Required work » Reproduce every text line in the rows below word for word, leaving out the pictures.
╭──
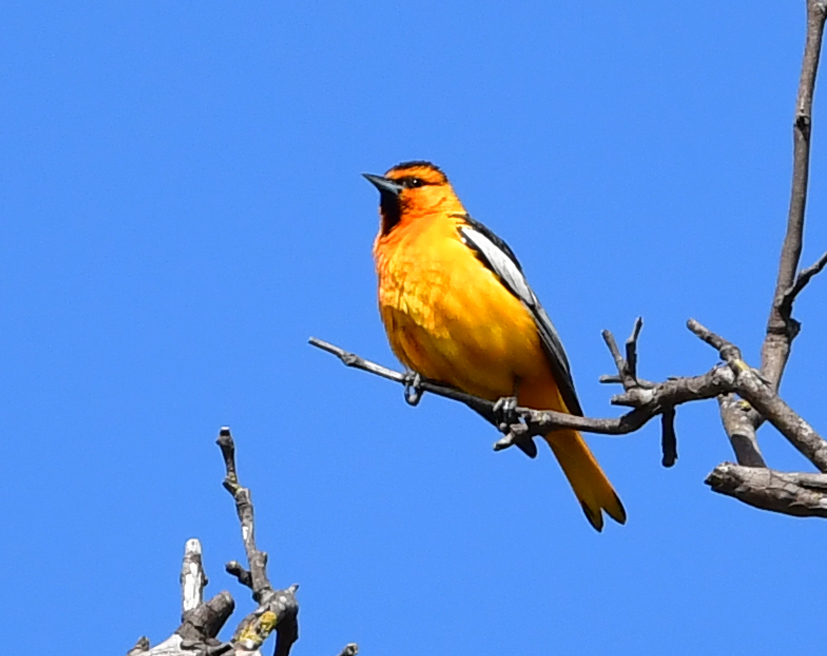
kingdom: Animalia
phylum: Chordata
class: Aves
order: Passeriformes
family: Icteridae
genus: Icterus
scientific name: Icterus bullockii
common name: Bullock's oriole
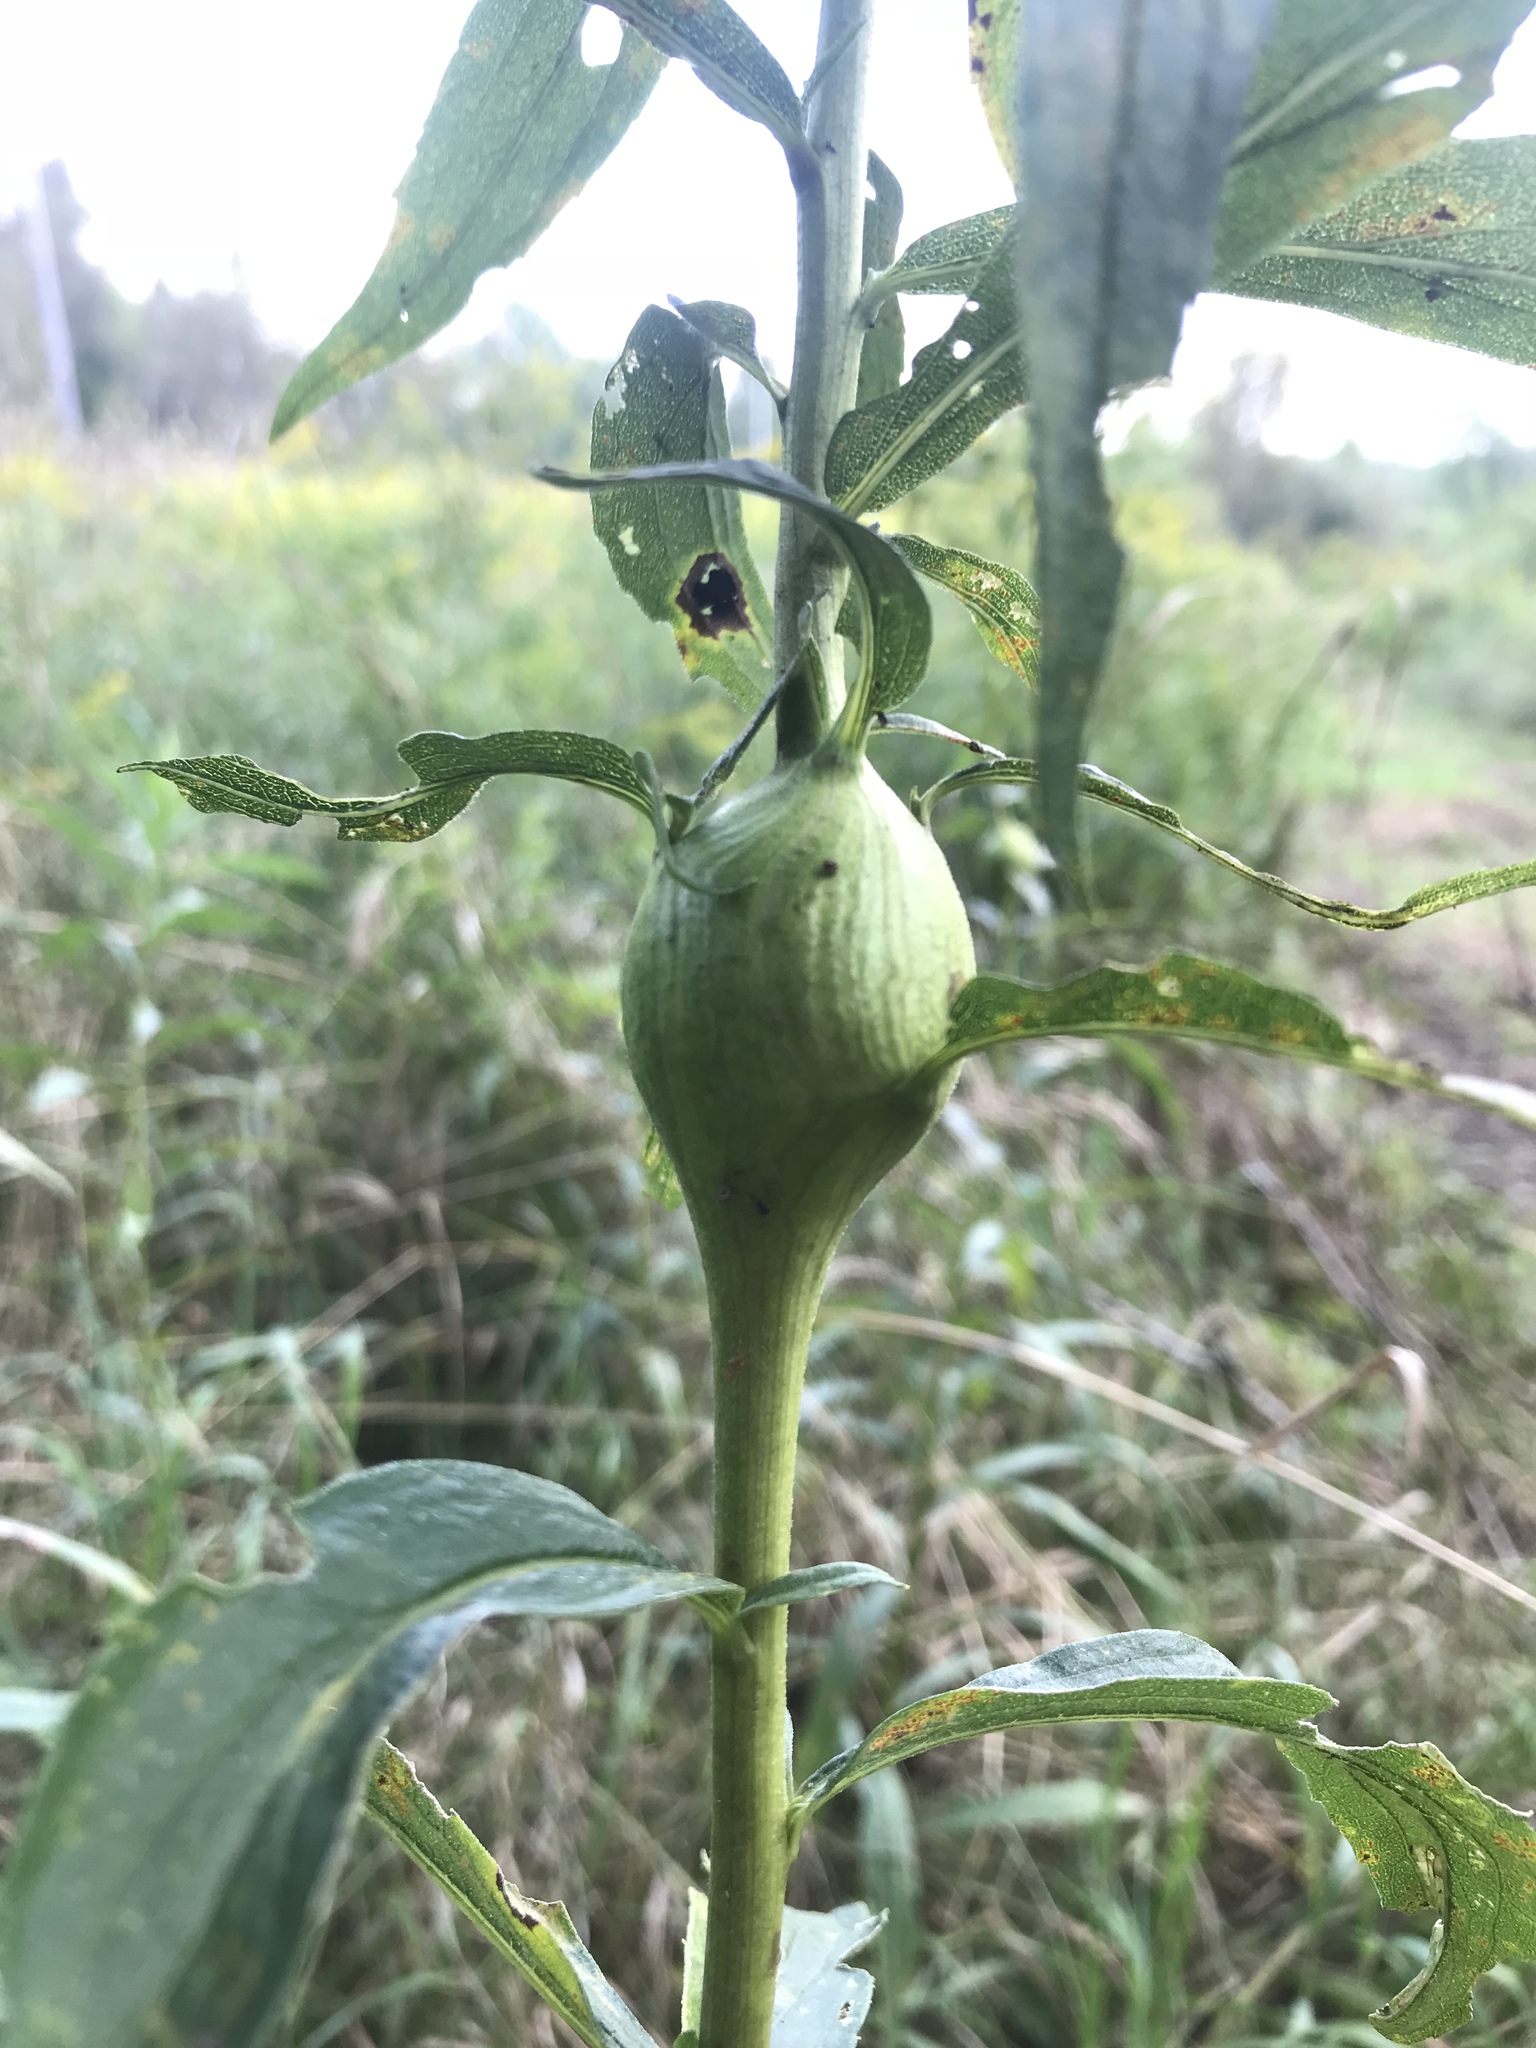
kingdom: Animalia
╰──
Full answer »
kingdom: Animalia
phylum: Chordata
class: Aves
order: Passeriformes
family: Icteridae
genus: Icterus
scientific name: Icterus bullockii
common name: Bullock's oriole
kingdom: Animalia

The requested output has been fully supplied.